The researchers will examine the workers' exposure to volatile organic compounds, polycyclic aromatic hydrocarbons and dispersants, using monitoring data gathered during the clean-up. Around 20,000 of the workers will be visited at home, and blood, hair, urine and toenail samples will be collected to look for biomarkers, such as DNA adducts and chromosome damage; lung-function tests will be carried out, and dust samples will be collected from their homes.

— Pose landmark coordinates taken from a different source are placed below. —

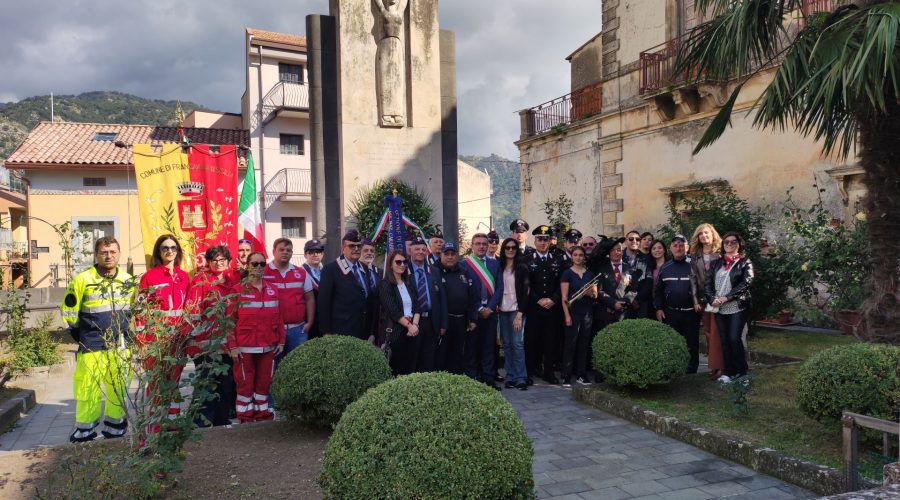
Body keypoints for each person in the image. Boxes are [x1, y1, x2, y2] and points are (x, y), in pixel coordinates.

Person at [60, 236, 134, 442]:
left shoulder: (128, 281)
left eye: (112, 252)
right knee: (87, 387)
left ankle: (116, 426)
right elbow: (68, 312)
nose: (108, 256)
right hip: (92, 344)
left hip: (120, 344)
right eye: (104, 252)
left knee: (118, 387)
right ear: (96, 254)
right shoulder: (83, 279)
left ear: (118, 254)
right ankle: (85, 430)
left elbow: (134, 311)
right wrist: (82, 336)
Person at [227, 251, 284, 423]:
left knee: (264, 384)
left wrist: (281, 341)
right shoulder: (237, 290)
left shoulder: (273, 290)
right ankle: (245, 417)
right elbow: (229, 322)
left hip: (268, 347)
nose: (258, 267)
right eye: (254, 264)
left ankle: (263, 416)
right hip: (245, 348)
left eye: (262, 264)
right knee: (245, 385)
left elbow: (280, 318)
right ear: (247, 266)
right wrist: (233, 346)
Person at [138, 234, 190, 421]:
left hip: (178, 339)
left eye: (173, 248)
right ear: (158, 252)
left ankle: (173, 422)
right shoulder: (149, 277)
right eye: (165, 248)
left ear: (178, 251)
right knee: (156, 382)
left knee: (174, 382)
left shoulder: (184, 277)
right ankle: (156, 424)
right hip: (156, 340)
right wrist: (143, 343)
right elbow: (140, 311)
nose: (169, 251)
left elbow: (188, 308)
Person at [184, 245, 238, 427]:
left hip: (228, 344)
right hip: (205, 344)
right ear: (208, 262)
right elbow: (193, 311)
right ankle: (201, 422)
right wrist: (193, 341)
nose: (218, 263)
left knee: (225, 384)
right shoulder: (201, 281)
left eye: (222, 260)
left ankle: (221, 421)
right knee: (205, 384)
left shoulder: (234, 281)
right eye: (214, 260)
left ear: (229, 262)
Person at [706, 232, 754, 384]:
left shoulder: (745, 262)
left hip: (737, 306)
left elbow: (746, 282)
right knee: (724, 340)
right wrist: (712, 298)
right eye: (726, 242)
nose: (729, 244)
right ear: (723, 245)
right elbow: (707, 283)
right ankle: (728, 372)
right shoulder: (716, 263)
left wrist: (727, 297)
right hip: (719, 308)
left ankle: (741, 372)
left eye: (733, 242)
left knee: (734, 338)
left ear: (739, 244)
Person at [523, 225, 565, 385]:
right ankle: (529, 371)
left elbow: (562, 283)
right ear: (535, 241)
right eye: (540, 239)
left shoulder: (558, 260)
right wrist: (537, 300)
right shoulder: (527, 260)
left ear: (550, 242)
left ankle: (549, 372)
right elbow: (525, 285)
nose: (542, 243)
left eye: (545, 239)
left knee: (551, 341)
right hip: (534, 308)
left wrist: (553, 299)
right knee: (531, 341)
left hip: (552, 308)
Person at [654, 235, 702, 373]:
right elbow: (658, 291)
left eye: (681, 245)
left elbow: (702, 287)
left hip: (691, 313)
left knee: (692, 343)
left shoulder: (694, 265)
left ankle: (692, 371)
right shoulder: (665, 267)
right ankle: (674, 369)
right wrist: (658, 308)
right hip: (671, 312)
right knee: (673, 342)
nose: (678, 248)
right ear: (670, 248)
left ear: (687, 248)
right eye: (675, 245)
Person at [462, 233, 503, 389]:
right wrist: (479, 308)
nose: (481, 246)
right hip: (474, 313)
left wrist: (490, 308)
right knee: (471, 347)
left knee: (488, 347)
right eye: (477, 243)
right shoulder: (464, 264)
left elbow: (500, 288)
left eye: (484, 244)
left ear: (488, 246)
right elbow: (465, 290)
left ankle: (488, 379)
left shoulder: (494, 265)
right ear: (472, 246)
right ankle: (471, 379)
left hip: (491, 313)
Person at [264, 238, 315, 357]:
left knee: (296, 367)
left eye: (288, 250)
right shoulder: (264, 272)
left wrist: (310, 322)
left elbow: (310, 299)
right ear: (273, 252)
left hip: (297, 329)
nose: (285, 252)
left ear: (292, 253)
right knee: (274, 366)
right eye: (281, 249)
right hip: (272, 329)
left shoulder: (301, 273)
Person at [317, 229, 371, 339]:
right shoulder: (331, 269)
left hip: (362, 330)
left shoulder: (364, 268)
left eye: (358, 246)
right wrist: (326, 332)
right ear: (343, 249)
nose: (356, 249)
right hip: (341, 331)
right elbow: (323, 303)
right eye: (352, 246)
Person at [436, 242, 479, 374]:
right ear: (441, 255)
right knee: (441, 354)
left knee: (458, 354)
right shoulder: (434, 271)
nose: (450, 257)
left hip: (461, 321)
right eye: (446, 254)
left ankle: (456, 381)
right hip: (443, 321)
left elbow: (472, 297)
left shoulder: (464, 272)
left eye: (453, 254)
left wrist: (473, 319)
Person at [377, 250, 421, 375]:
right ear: (391, 264)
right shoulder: (385, 285)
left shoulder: (408, 283)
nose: (402, 265)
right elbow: (393, 311)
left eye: (404, 262)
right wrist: (409, 325)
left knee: (411, 369)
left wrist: (415, 326)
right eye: (398, 262)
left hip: (412, 333)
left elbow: (417, 306)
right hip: (396, 333)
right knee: (395, 370)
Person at [690, 223, 725, 380]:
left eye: (706, 233)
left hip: (718, 299)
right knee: (709, 333)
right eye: (701, 234)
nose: (704, 236)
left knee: (718, 332)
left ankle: (721, 366)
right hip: (703, 300)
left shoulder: (720, 253)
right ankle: (714, 365)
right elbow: (693, 278)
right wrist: (695, 299)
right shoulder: (695, 255)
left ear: (712, 235)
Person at [408, 235, 447, 372]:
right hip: (411, 322)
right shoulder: (403, 270)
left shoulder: (434, 271)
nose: (420, 252)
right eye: (417, 249)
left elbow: (442, 298)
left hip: (431, 320)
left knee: (429, 357)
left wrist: (443, 323)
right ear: (410, 251)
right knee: (412, 357)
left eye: (423, 249)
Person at [560, 245, 597, 386]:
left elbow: (595, 295)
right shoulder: (567, 273)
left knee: (583, 344)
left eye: (581, 255)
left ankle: (581, 374)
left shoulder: (590, 273)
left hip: (587, 312)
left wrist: (590, 293)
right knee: (570, 344)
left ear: (584, 257)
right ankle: (566, 375)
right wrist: (567, 316)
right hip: (572, 312)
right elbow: (564, 297)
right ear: (572, 256)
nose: (578, 257)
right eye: (575, 255)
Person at [498, 237, 529, 390]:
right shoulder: (499, 266)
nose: (510, 250)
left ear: (517, 250)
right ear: (503, 250)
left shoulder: (522, 268)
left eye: (513, 248)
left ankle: (521, 377)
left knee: (517, 344)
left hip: (517, 311)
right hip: (502, 311)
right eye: (507, 248)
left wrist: (520, 314)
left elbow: (525, 293)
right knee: (507, 345)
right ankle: (510, 376)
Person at [360, 238, 382, 343]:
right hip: (360, 321)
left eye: (372, 251)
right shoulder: (354, 272)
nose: (369, 253)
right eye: (366, 250)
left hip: (376, 321)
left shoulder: (380, 272)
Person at [302, 239, 325, 339]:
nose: (315, 254)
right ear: (305, 255)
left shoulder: (327, 271)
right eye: (311, 252)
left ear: (322, 254)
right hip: (308, 321)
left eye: (318, 252)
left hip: (325, 321)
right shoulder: (300, 273)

Researchers will look for respiratory conditions, cancers, hematological outcomes, and neuro-behavioral or mental-health problems, and for any job losses, and financial or domestic disruption, the spill may have caused. Questionnaires ask workers about their health at the time of the spill, exposure to oil or dispersant, and lifestyle factors that, as the study said, "might confound associations between exposures and health." By January 2013 researchers had conducted 32,000 telephone interviews, including 800 interviews in Spanish and over 1,000 in Vietnamese, and 9,967 home visits.

Obstacles and concerns

The difficulties facing the study are considerable. Sara Reardon wrote in Science in March 2011 that scientists were concerned that they did not know what to look for. The delay between the workers' exposure in 2010 and the start of the study – the first interviews of participants took place in February 2011 – meant that short-term physical markers that could be directly related to the spill, such as rashes, had gone. There is also little information about the pre-spill baseline health of the workers, whose work involves regular exposure to environmental hazards. According to epidemiologist Maureen Lichtveld, the main health effects are likely to be psychosocial, such as depression and increased alcohol use resulting from job losses. Reardon wrote that, given how economically depressed the community is, it will be difficult to demonstrate what is causing the stress-related illnesses the workers report.
There has been concern that the study will collect health information without addressing the medical needs of the workers, who may have no health insurance. The study's lead investigator, Dale Sandler, said in 2011 that participants who are found by the researchers to need medical care will be referred to local health-care providers who offer free or reduced-cost treatment. Local people say that finding such medical care is not easy, and that the workers' health should be prioritized over data collection.